The advent of the less immunogenic AAV in place of adenoviruses several years later thus represented a major step forward, leading to Parrish’s ability to weigh potential benefits against the risks in her case. This new mouse study using CMV now opens a new chapter.

“It is remarkable that, by providing copies of two genes (TERT and FST), they see marked improvement in their experimental mice, and their results suggest that complex disorders (like type 2 diabetes and muscular dystrophy) could someday be routinely treated using these viral vectors and gene therapy,” says Maia Larios Sanz, associate professor and chair of biology at the University of St. Thomas in Houston, who also was not involved in the new research. “The study sets the foundation for further work that can help cement the use of these viral delivery systems to ease many of the maladies that affect humanity, especially as our bodies decline with age.”

Medicine is coming to recognize that aging itself is a disease.

Also worth noting is that gene therapy with an otherwise pernicious virus like CMV constitutes yet another example of a negative phenomenon in medicine being transformed into a beneficial technique. Botulinum toxin comes from Clostridium botulinum bacteria, one of the major causes of foodborne illness. It’s what makes those bacteria so deadly. But the same toxin, known therapeutically as Botox, is an effective treatment for various neuromuscular conditions like strabismus (crossed eyes), facial spasm, cervical dystonia, muscle spasticity (and yes, also for cosmetic treatments to get rid of wrinkles). Like the bacterium from which Botox derives, CMV is also a cause of disease. Along with being the second most common cause of mononucleosis (a different virus called Epstein Barr is the first), CMV infections are a major threat to immunocompromised people. 

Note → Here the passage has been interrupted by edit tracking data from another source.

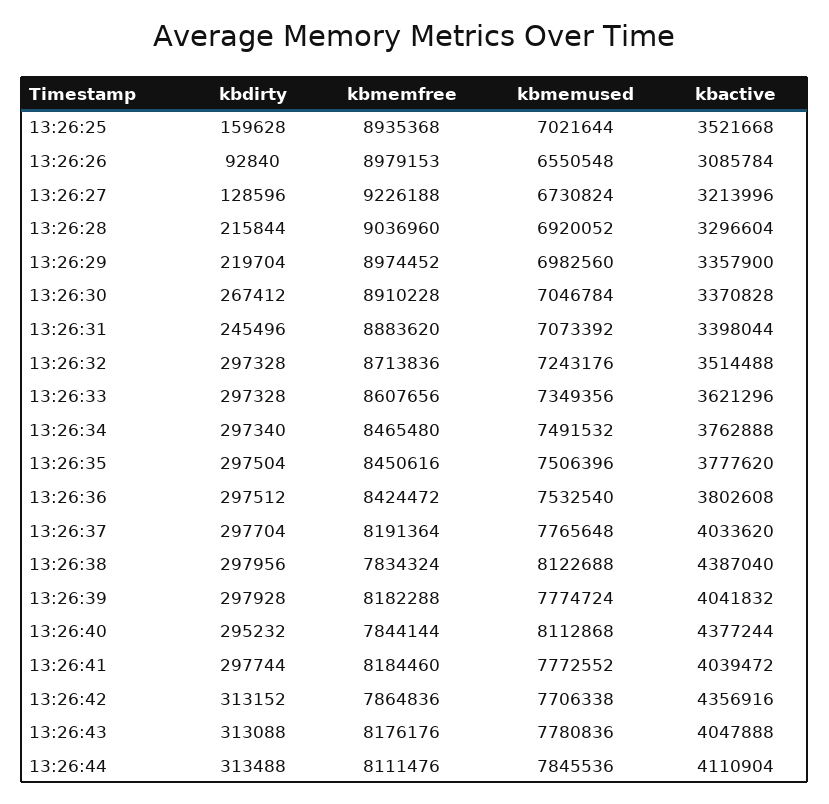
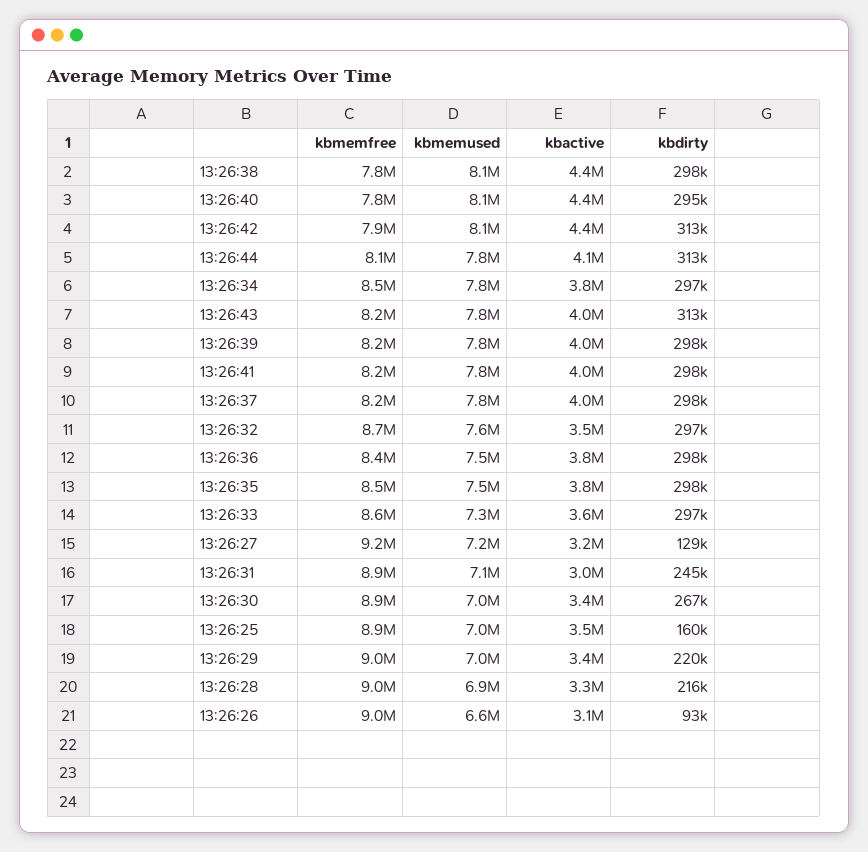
kbmemused, 13:26:27: 6730824 -> 7200000
kbactive, 13:26:31: 3398044 -> 3000000
kbmemused, 13:26:32: 7243176 -> 7600000
kbmemused, 13:26:34: 7491532 -> 7800000
kbmemused, 13:26:42: 7706338 -> 8100000

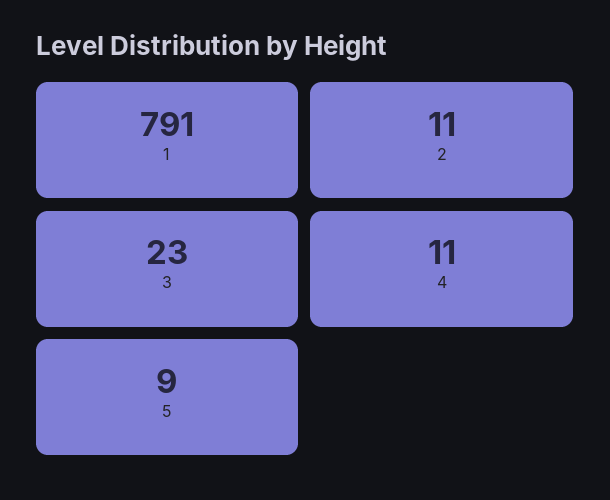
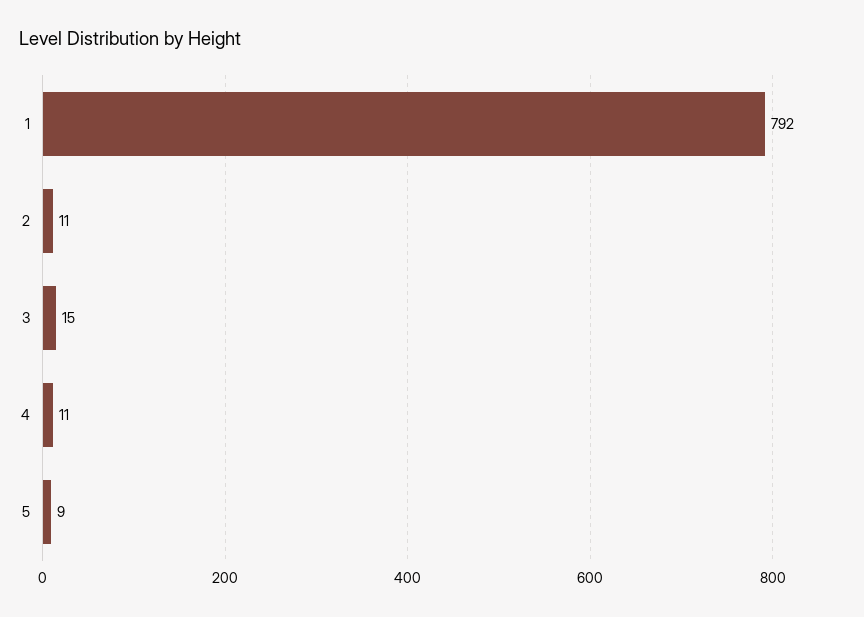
1: 791 -> 792
3: 23 -> 15

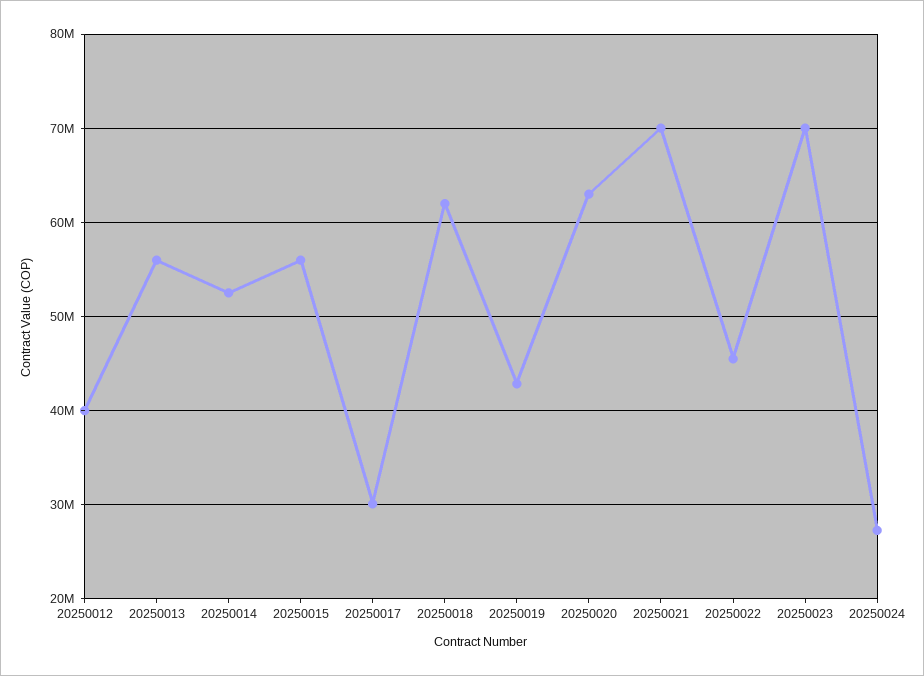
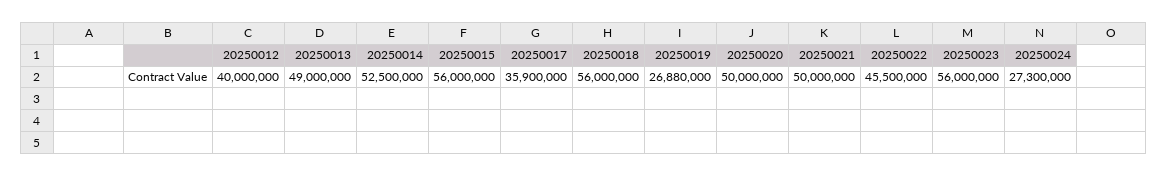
20250013: 56000000 -> 49000000
20250017: 30000000 -> 35900000
20250018: 62000000 -> 56000000
20250019: 43000000 -> 26880000
20250020: 63000000 -> 50000000
20250021: 70000000 -> 50000000
20250023: 70000000 -> 56000000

Despite the flashiness of the longevity study in which she herself is a guinea pig, Parrish sees herself as a pragmatist. Medicine is coming to recognize that aging itself is a disease, and we may be inching ever closer to the day when treatments to prevent aging and the diseases of aging are considered routine, like childhood vaccinations, and not exotic experiments of dubious social value. Eight billion people on Earth could benefit from gene therapies, she says. That’s her motivation.

“Forty-one million people will die this year of aging,” notes Parrish, not counting elderly people dying of cases of COVID-19 made more severe on account of their old age. “That comes out to 63 percent of human deaths.”